NO VIDEO GAMES!: ive wasted thousands of hours of my youth through early 30s addicted to a few games. Had i put that time into ANYTHING else, if be much wealthier, have an elite level skill (guitar?), and would have become socially adjusted much, much sooner.
Also competitve swimming and water polo. Springboard diving.
Rodeo sports
I might add that, in keeping with my earlier reply to Beau Albrecht, encouraging ones sons or young male relatives to pursue nom traditional “white” sports will benefit him greatly in finding a quality mate at a young age.
Why? Because, even though they are primarily individualized athletic pursuits, most have their own subset of female “groupies”. These (overwhelmingly white) girls have already self selected by accepting Chad’s invitation to join he and his friends at the lake for a wakeboard trip instead of Tyrone’s offer to “turn up” at da club/house party following the big game.
Instead of being influenced by the adulation of the crowd and school newspaper that Tyrone is the highest status male for her to chase, she and her girlfriends on the boat will get to choose between chad, ryan and travis. Chad might not be world class, but among his peer group his skill and thus relative status could easily rise to the top of the heap (as it relates to female hypergamy, status is mostly relative, not absolute)
In short, Becky is showing an innate pro-white preference in choosing to be around white boys instead of blacks, amd she will gravitate to the best of them (a small subset of athletes) instead of the best of a MUCH larger pool represented in the major sports, even at the HS level
Devon Stack in particular has had vicious things to say about anyone who takes any interest in sportsball, stating anyone who pays attention to or has an interest in sportsball, even if conflicted, is an NPC.
I will confide I support a certain old school, historical team in the NFL, but I do begrudginly for a variety of reasons.

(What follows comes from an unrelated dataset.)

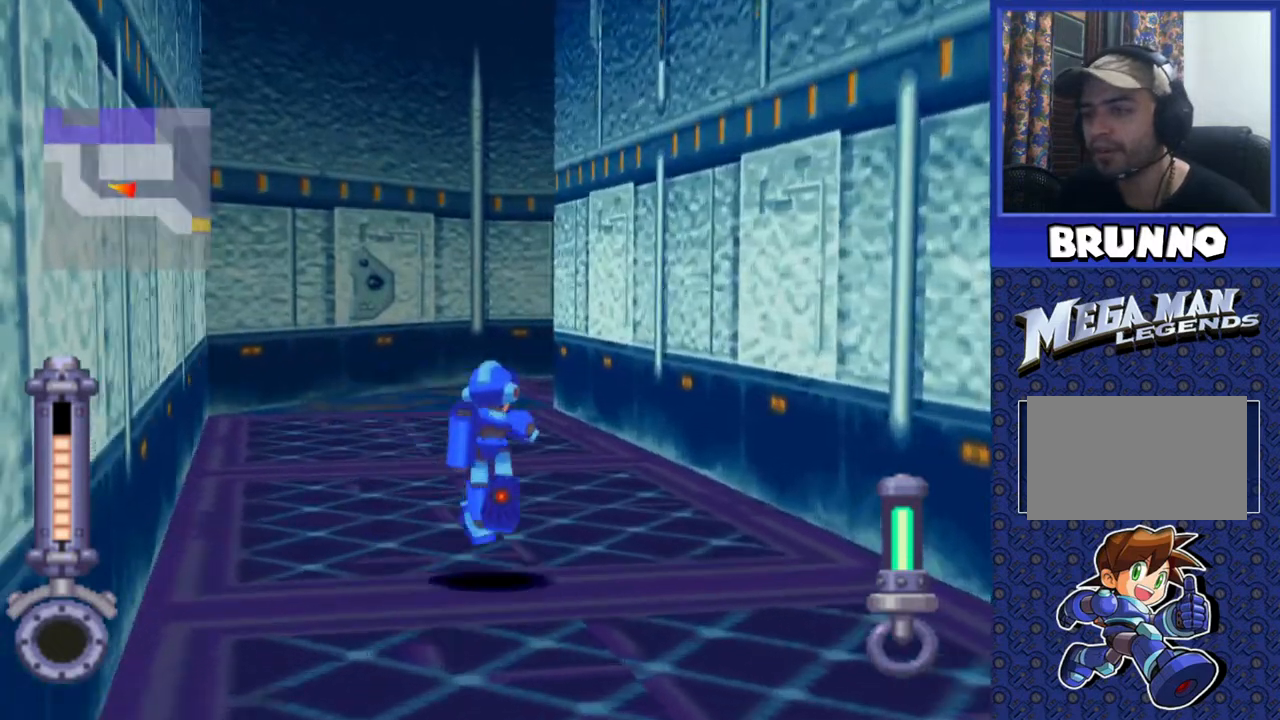
{"buttons": ["DPAD_UP", "DPAD_RIGHT"], "events": [[67, "DPAD_RIGHT", "up"], [450, "DPAD_RIGHT", "down"]]}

I cannot support that team in isolation. That team is in league with the NFL and everything it does—it is called the National Football LEAGUE, after all. Supporting that team supports how our American university system has whored itself out as the minor league to the NBA and NFL.
I know that professional sports are an incredibly negative influence on modern society. But it is not as if the NFL and sportsball will disappear if I boycott watching that team. So it is a conflict I have. I will say I do not support the team with anything close to the sort of fanaticism I once did. But part of that is because I no longer think they are winning a Super Bowl anytime soon as they wasted wasted what should have been a Super Bowl dynasty.